Documento fuente –

---

La lectura en la época de Internet
Los móviles, las tablets, los ordenadores… toda la tecnología que nos rodea está aquí para quedarse y cada vez estará más presente en nuestras vidas. Muchas veces los que nos entregamos en cuerpo y alma a la animación a la lectura, o a la educación en general, de nuestros hijos y alumnos, niños y adolescentes, tenemos la sospecha de que nuestro trabajo sería mucho más fácil si los niños no tuvieran tantos aparatos alrededor, sentimos que la tecnología entorpece la lectura una y otra vez y dificulta la concentración necesaria para profundizar en un aprendizaje.
Por otra parte las administraciones educativas promueven (con mayor o menor éxito dependiendo del dinero invertido) el uso de las TIC en el aula, la plena incorporación de todas las nuevas tecnologías a nuestras muchas veces polvorientas y anticuadas clases. Y está bien que lo hagan, ¿cómo podemos ofrecer una educación de calidad en el siglo XXI dejando fuera del aula todos los avances tecnológicos?
Y aquí nos encontramos los profesores de lengua y los animadores a la lectura con este binomio de dos términos que sentimos opuestos: lectura versus nuevas tecnologías. Aunque alguien me dirá, y yo misma lo he pensado muchas veces: espera, cuando usamos Internet, ¿no estamos también continuamente leyendo, no puede ser ése un tipo de lectura tan válida como la de un libro de más de cien páginas? ¿Por qué empeñarse en que los adolescentes se enfrasquen en un libro si parece que a ellos lo que les gusta es leer en las webs y en las redes sociales, saltando de un vínculo a otro? Parece que ya este tipo de lectura fragmentaria es el más habitual incluso entre los que no somos nativos digitales, y de hecho, ése es el mundo en que ellos van a vivir, no el mundo de libros de papel en el que crecimos nosotros. Por lo tanto, ¿por qué seguir machacándolos con algo que ya se ha quedado obsoleto, es decir, con la lectura paciente y concentrada de un texto largo y profundo? ¿Por qué no ceder y entregarnos al tipo de lectura más fragmentada e hipervinculada que a ellos les gusta a hacer en Internet, que es de hecho el tipo de lectura más frecuente que realizamos también los adultos cada día, incluso adultos de alto nivel educativo y cultural que han leído en su vida libros de papel de sobra?

---

Material –
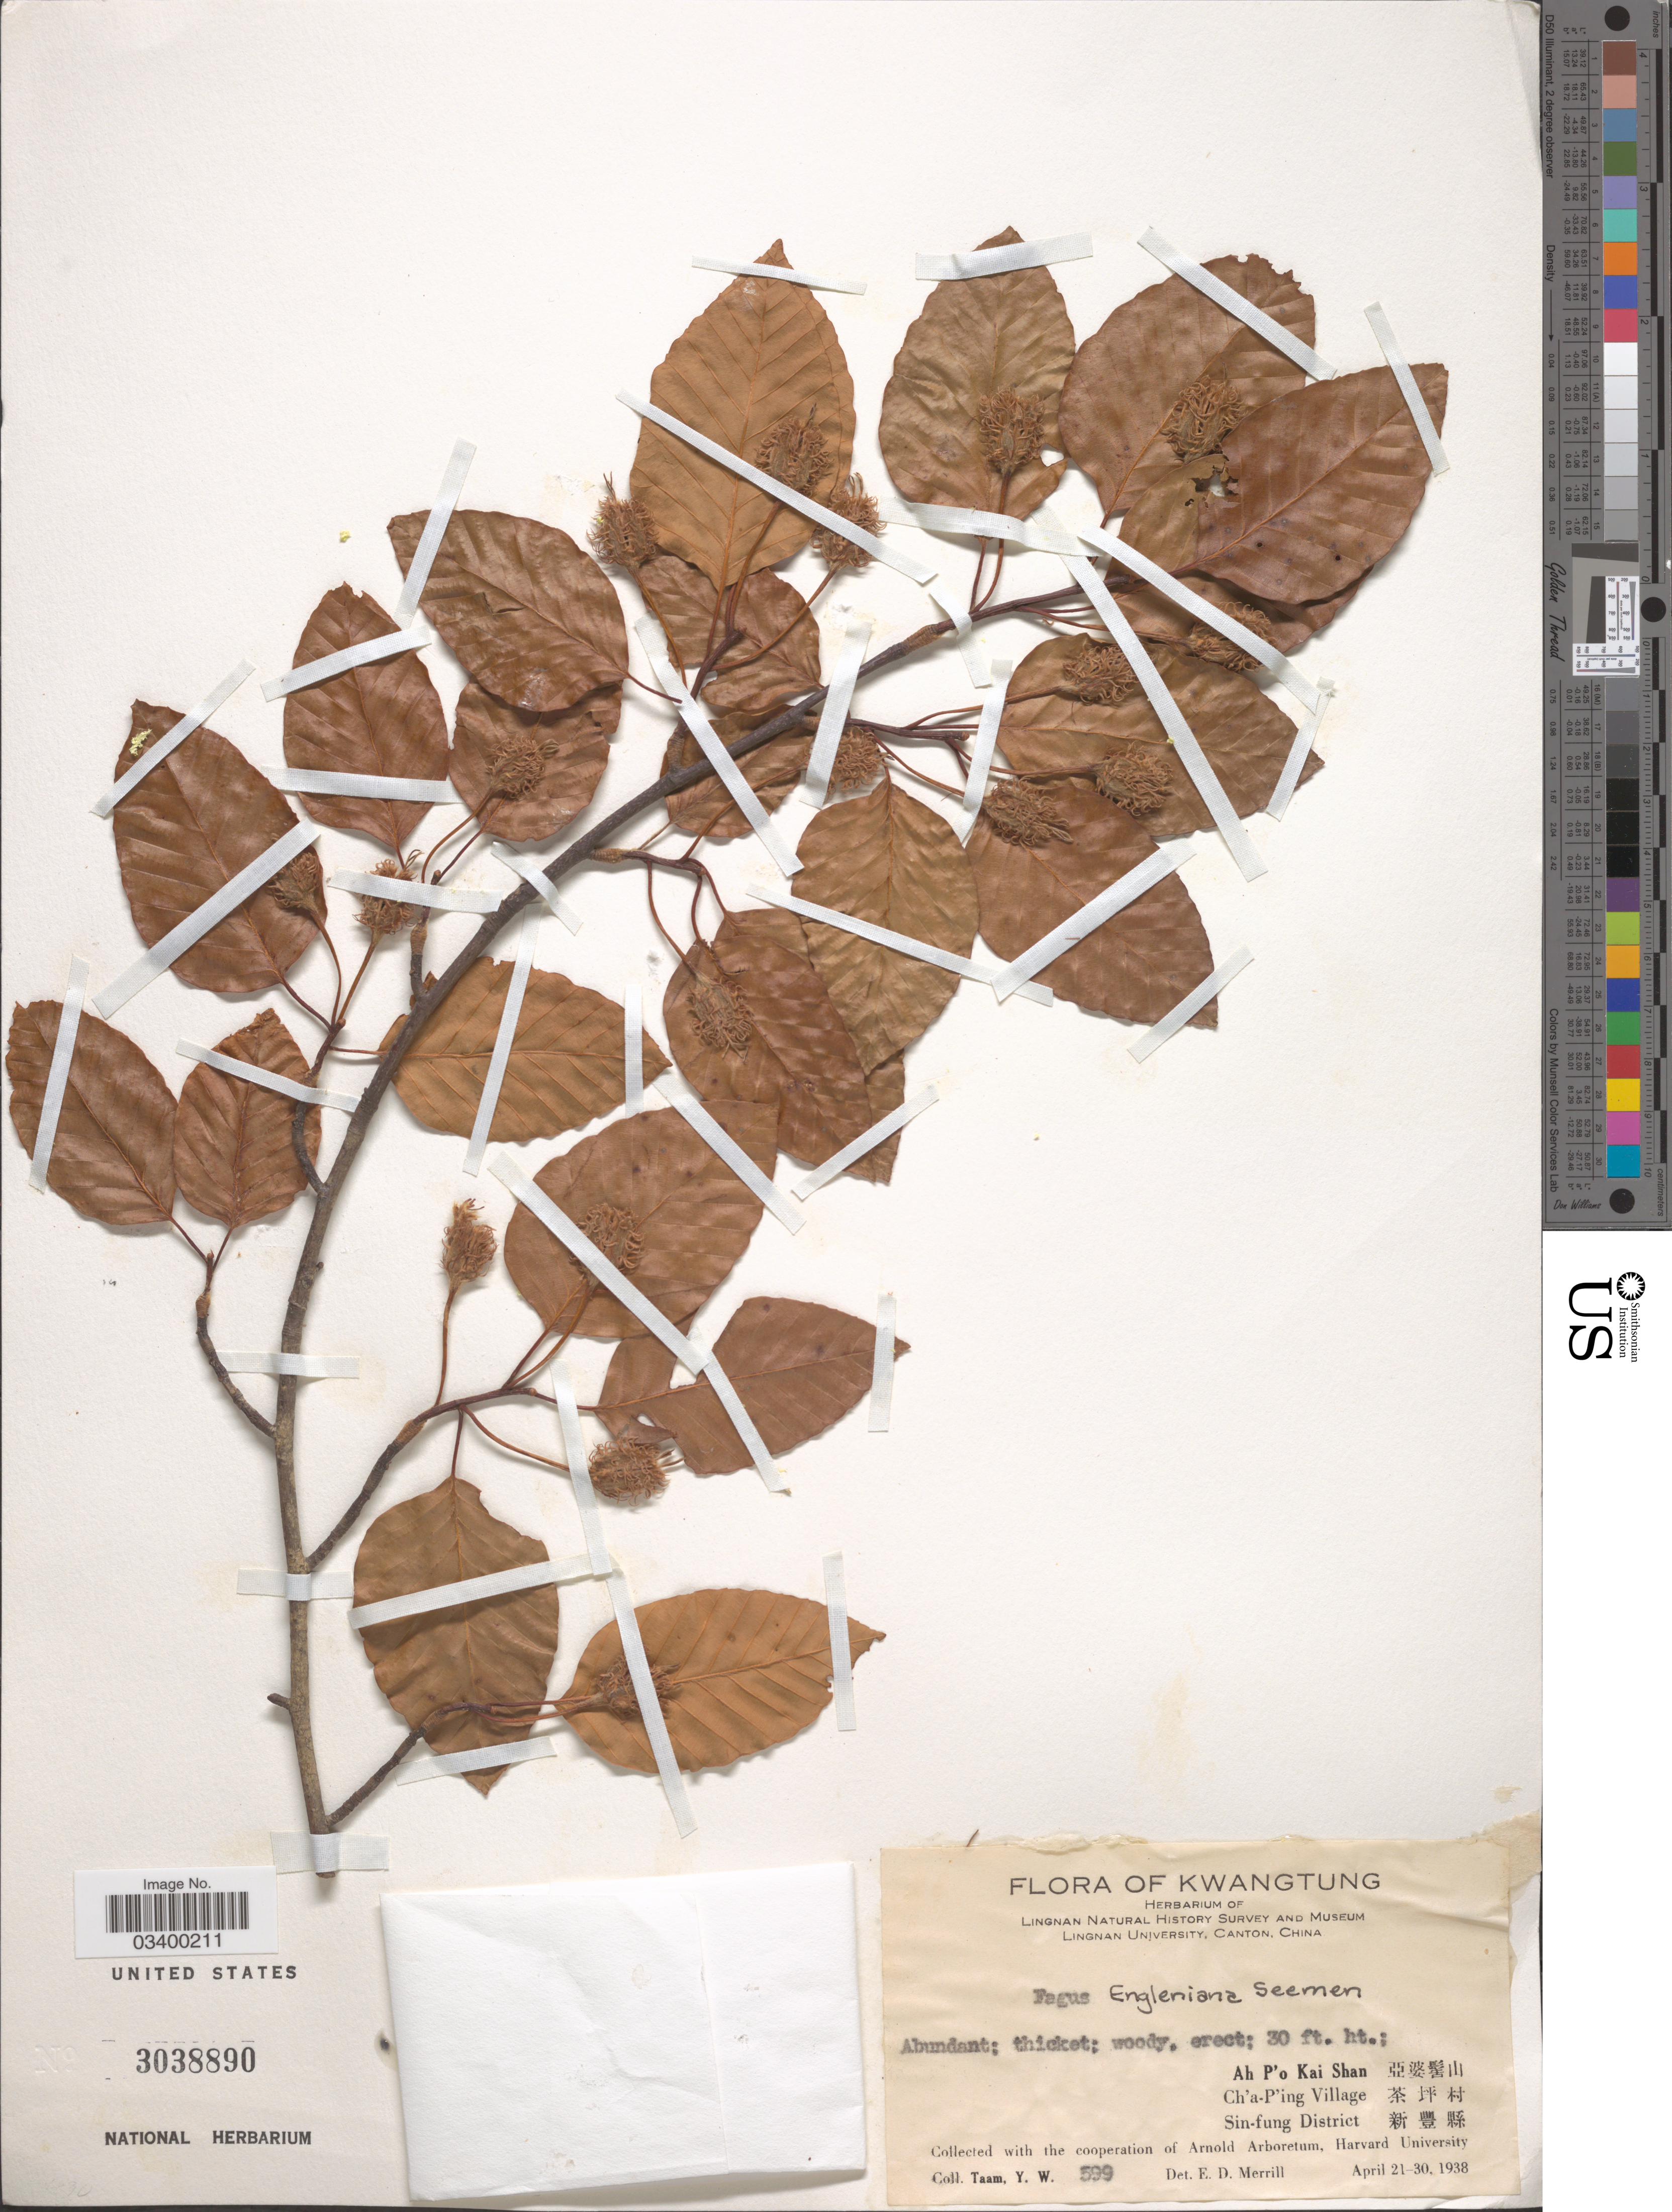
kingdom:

---

Instrucciones de la tarea – Indica qué promueven las administraciones educativas según el texto sobre la lectura en la época de Internet. El material no hace falta para este ejercicio.

Resultado del ejercicio – Promueven el uso de las TIC en el aula, es decir, la plena incorporación de todas las nuevas tecnologías a las clases.